Brave man! Well, you got me over the LOOP hurdle, can't wait.
kenny
--
http://tilton-technology.com
Why Lisp? http://alu.cliki.net/RtL%20Highlight%20Film
Your Project Here! http://alu.cliki.net/Industry%20Application
Will Hartung
"Peter Seibel" <pe...@javamonkey.com> wrote in message
news:m3wu6ry...@javamonkey.com...
> Well, since it was more fun than trying to write about pathnames (for
> my book) inspired by this thread I spent a chunk of yesterday playing
> around with writing a compiler for a made up "machine". While there
> are plenty of improvements to be made to this code (such as generating
> an intermediate form that is suitable to feeding to a peephole
> optimizer) it might give you a few ideas. And I'm sure if it has any
> really *bad* ideas in it, someone else will be kind enough to point
> them out.
Heh, you beat me to it. I was going to play with this this weekend.
You cheated with a "fake" computer :-).
What I really like about this is what it represents symbolically. In the
past we bantered about ways to get a really nice split-string function, with
folks bantering back and forth make subtle adjustments. I'm sure that
happens in other forums as well.
Then there was that recent thread where the yahoo came in looking for SSE
support and I crassly suggested that perhaps a simple modification to
Cormans assembler would actually give him exactly what he asked for, to
which I got a tirade about how he was a professional, time is money, don't
fix others tools, etc. He scoffed when it was suggested that it wouldn't be
a big deal to add that functionality to Cormans CL.
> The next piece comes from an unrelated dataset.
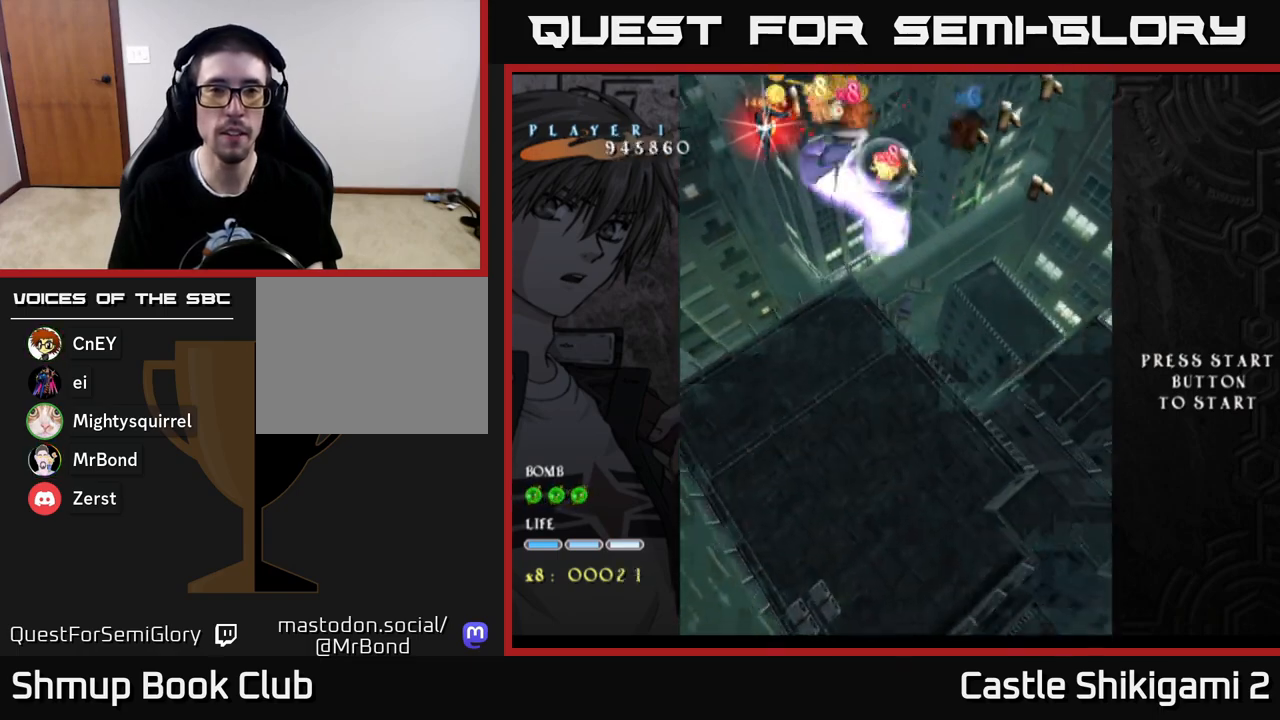
{"buttons": ["X"], "left_stick": "center", "right_stick": "center", "events": []}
Now, we have Peter who took the time to hack out a mini compiler for a
simple S-Expr based language which in reality shares with Lisp little more
than the ASCII character set.
But the fact that he was able to punch this out in a short time, and share
it with the community, it goes to show the capabilities of this environment,
and the bright side of this community.
Now I want to go over to c.l.c++ and see how many compilers have been posted
there in the past few months.
Greg, take this stone axe of a compiler, grok how the rock is grafted to the
stick with steamed sinew, then toss it away, find your own rock, your own
stick and build your own from the ground up. It's probably worth the
investment to actually start from scratch than try and reshape this into
what you want.
Regards,
Will Hartung
(wi...@msoft.com)
Duane Rettig
> Well, since it was more fun than trying to write about pathnames (for
> my book) inspired by this thread I spent a chunk of yesterday playing
> around with writing a compiler for a made up "machine".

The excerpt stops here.